The situation escalated several times after the police blocked the entry of ambulances to the square or after people were barred from pitching tents, or during the speeches of the residents.

On the second day of the protest, internet and mobile communications were cut off in Kulsary. Later, residents of the Atyrau region also complained about internet throttling.

What are the residents demanding? The protesters demanded direct compensation at the rate of 400,000 tenge ($900) per square meter. Deputy regional governor, Zhasulan Bisembiyev, informed them that the administration was ready to pay between 200-240,000 tenge ($450-540) per square meter. The protesters rejected the offer.

The residents of Kulsary are skeptical regarding the quality of the building materials that will be used for flood victim housing. They recalled the situation with Sarykamys village in 2002, which saw some residents relocated to Atyrau. The re-settlement was long and difficult and the new houses turned out to be poorly built.

“We are homeless, living in other people’s houses; we have not been given any solutions, only promises. How long until these houses are built? Let them give the money directly to us,” one of the protesters told the online media Til Kespek Joq.

They also consider 400,000 tenge per square meter to be a fair price, while 200-240,000 would only be enough to build a house, but not enough for basic amenities such as doors, floors, and furniture.

[Bounding boxes with keypoints]
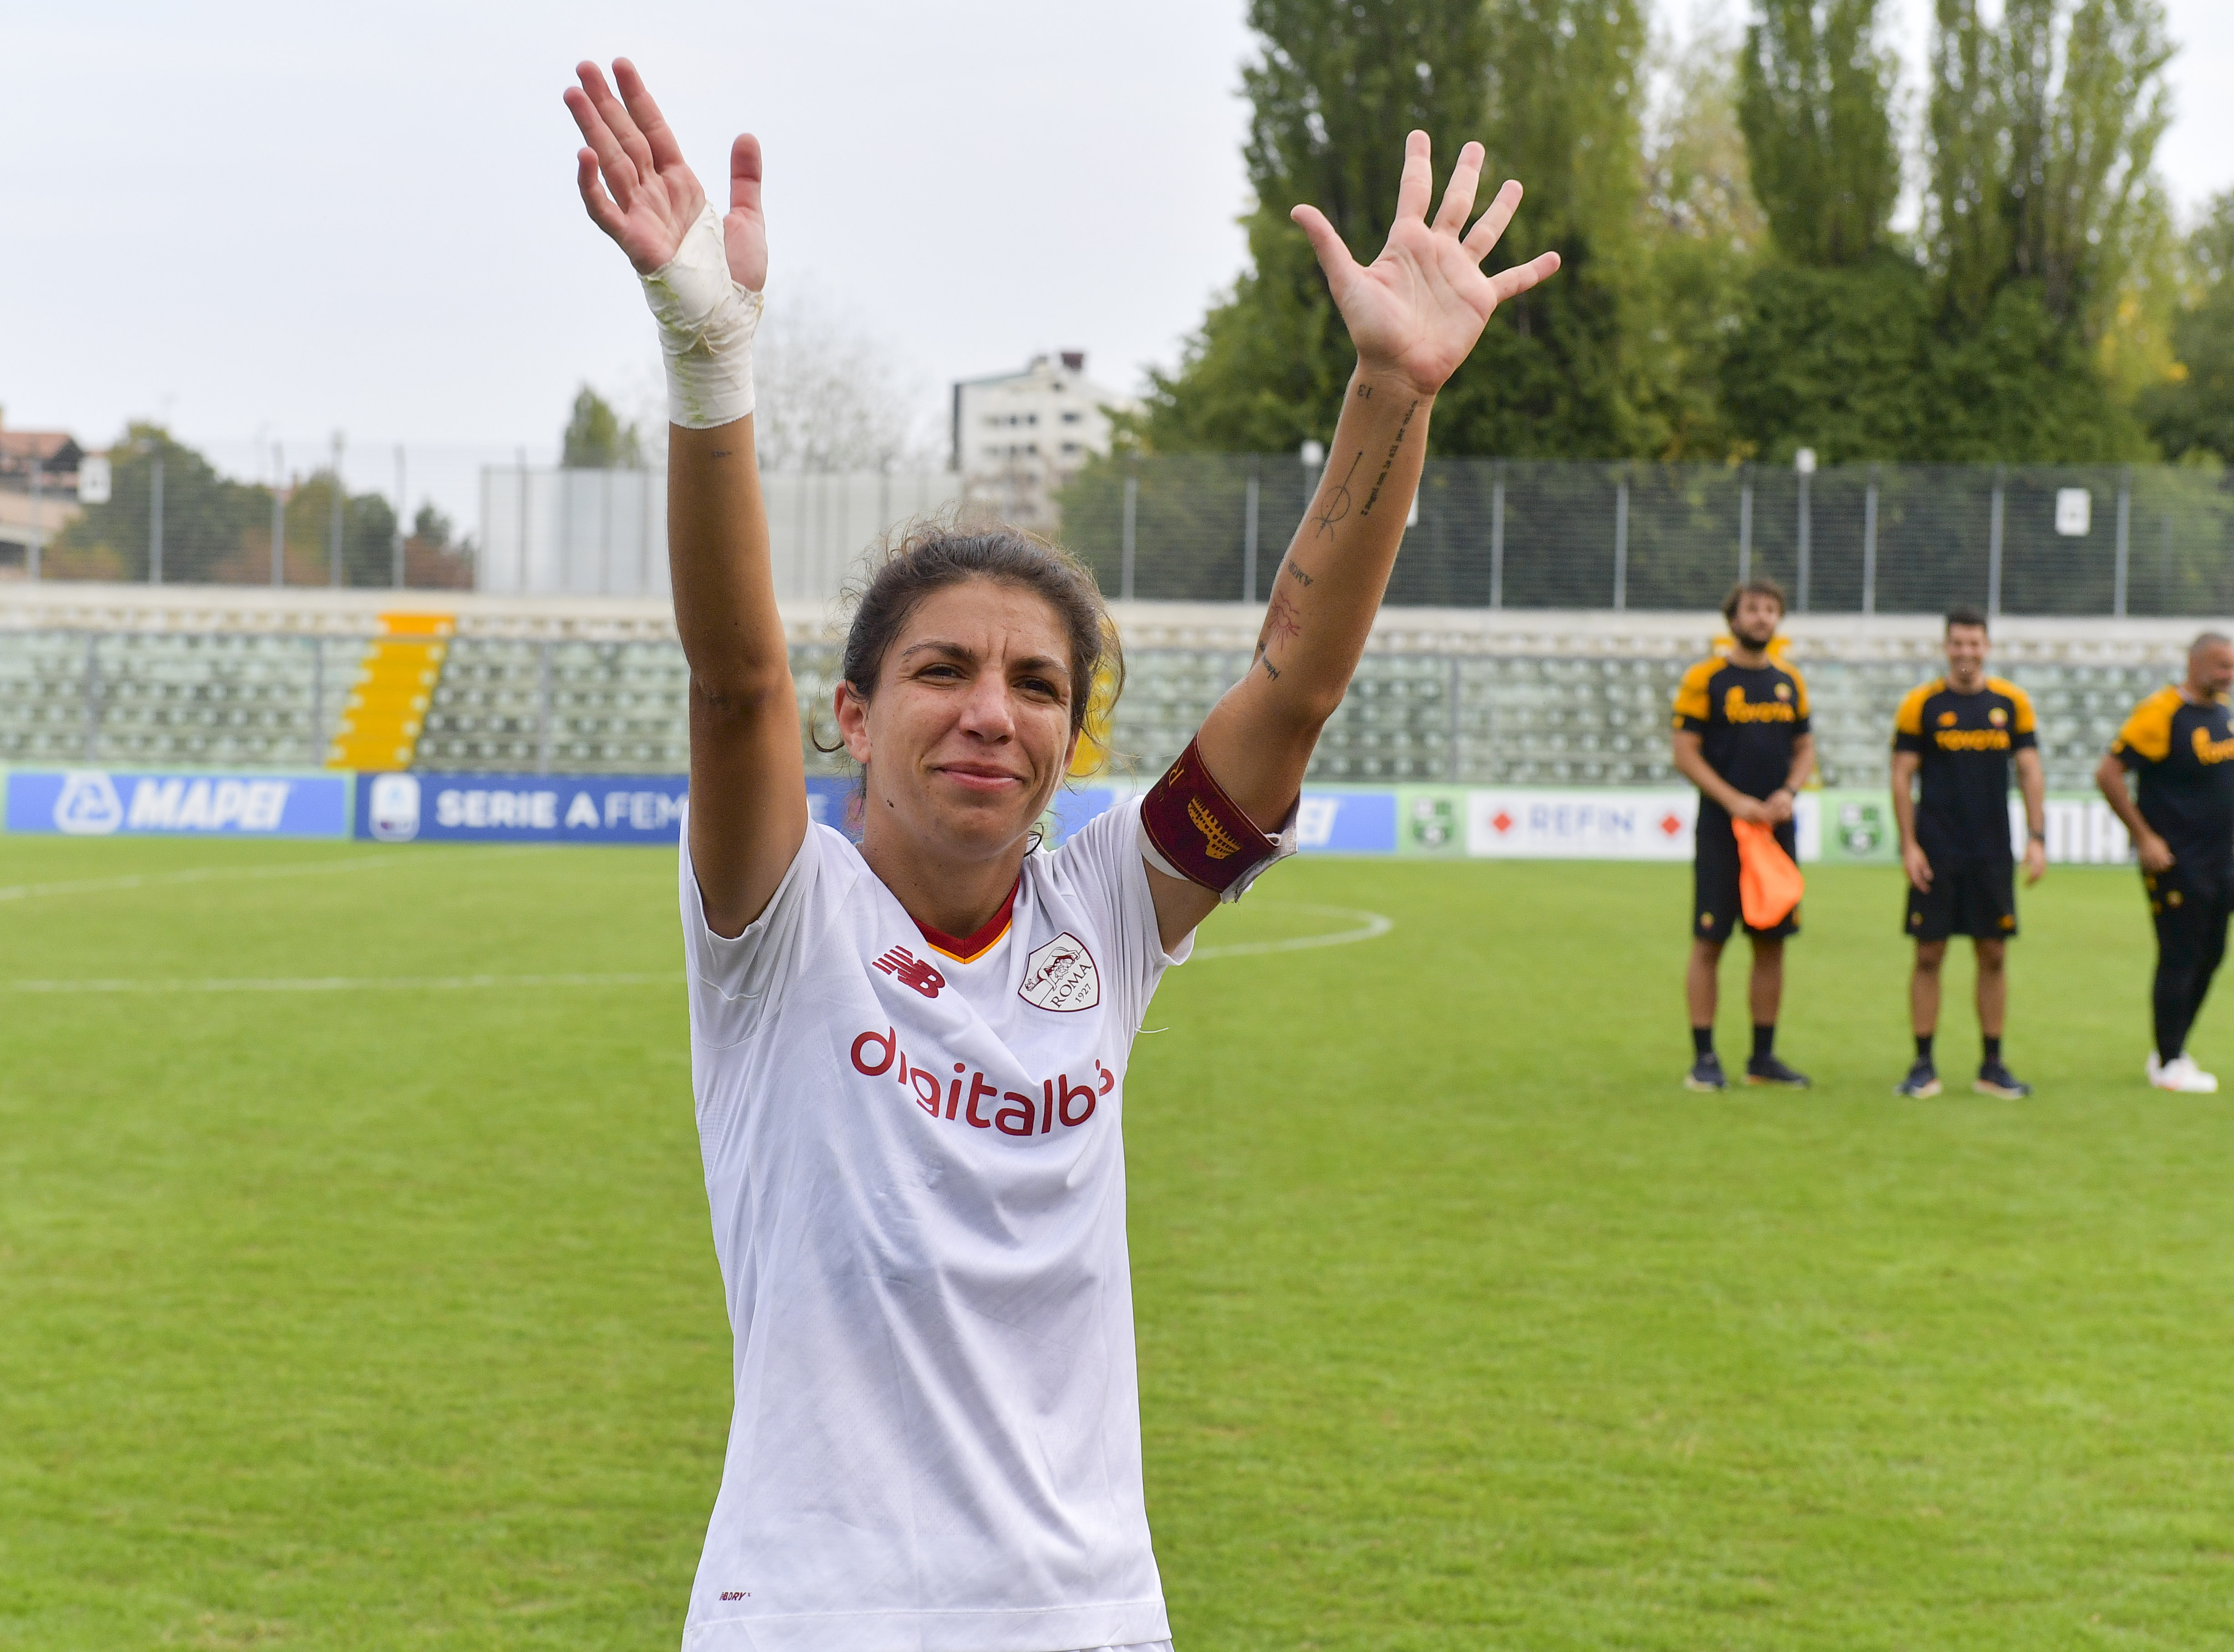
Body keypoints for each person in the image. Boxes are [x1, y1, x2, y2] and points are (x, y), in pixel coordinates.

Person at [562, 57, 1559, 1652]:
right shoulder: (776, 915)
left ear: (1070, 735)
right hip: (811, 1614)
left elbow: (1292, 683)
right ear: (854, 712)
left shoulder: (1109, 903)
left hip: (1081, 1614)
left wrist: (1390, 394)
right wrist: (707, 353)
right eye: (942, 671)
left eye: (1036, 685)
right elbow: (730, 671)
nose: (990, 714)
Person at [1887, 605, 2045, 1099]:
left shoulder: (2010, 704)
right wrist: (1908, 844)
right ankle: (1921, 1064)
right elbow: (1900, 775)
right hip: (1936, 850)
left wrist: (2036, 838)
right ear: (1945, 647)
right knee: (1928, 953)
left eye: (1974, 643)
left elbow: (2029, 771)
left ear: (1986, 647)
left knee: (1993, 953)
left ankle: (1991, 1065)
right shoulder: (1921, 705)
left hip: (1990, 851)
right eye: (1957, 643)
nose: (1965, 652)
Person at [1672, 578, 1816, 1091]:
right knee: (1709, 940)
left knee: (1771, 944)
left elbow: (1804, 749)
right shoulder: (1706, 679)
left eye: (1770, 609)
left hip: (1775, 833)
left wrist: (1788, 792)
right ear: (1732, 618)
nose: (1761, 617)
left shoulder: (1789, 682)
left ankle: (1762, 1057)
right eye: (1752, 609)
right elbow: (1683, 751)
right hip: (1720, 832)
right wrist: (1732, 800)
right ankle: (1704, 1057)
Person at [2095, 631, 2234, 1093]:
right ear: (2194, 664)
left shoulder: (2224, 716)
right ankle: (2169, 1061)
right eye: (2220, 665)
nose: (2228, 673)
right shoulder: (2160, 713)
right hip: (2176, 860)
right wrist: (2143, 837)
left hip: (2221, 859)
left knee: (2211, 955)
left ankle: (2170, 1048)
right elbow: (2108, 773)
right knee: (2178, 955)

Required action A ▸ In the Kulsary protest text, what per-square-meter compensation did the protesters demand?
Required action B ▸ Carry the Kulsary protest text forward from its final sentence.
The entries are unrelated to the Kulsary protest text.

Exercise output A ▸ 400,000 tenge ($900) per square meter.

Exercise output B ▸
“The 400,000 [tenge] would include both moral and material damage,” another protester told Radio Azattyq.

Information war: State and pro-government media, which had kept silent about the demands of the protesters, began to share the interview of a local resident who reportedly was “not asking for an unrealistic amount of 400,000” and that she would be grateful for a valuation of 240,000 per square meter.

Afterwards, officials of the Atyrau region only published information only about the residents, about 100 according to their calculations, who agreed to the lower valuation.

Causes of the floods: On April 5, water from the Zhem River overflowed and flooded Kulsary. The residents rushed to protect the town and build dams. Earlier, the district government declared that the situation was under control. As a result, half of Kulsary’s population had to evacuate.

Kulsary residents, as well as regional councilman Syrymbek Sarsenbayev, believe that the consequences of the floods could have been less destructive if the illegal dams on the river had been dismantled, the riverbeds cleared, and dredging work carried out.

Zhumabek Karazhanov, governor of the Zhylyoi district, which includes Kulsary, later stated that the breach occurred because the water unexpectedly flowed in great volumes from the southeast.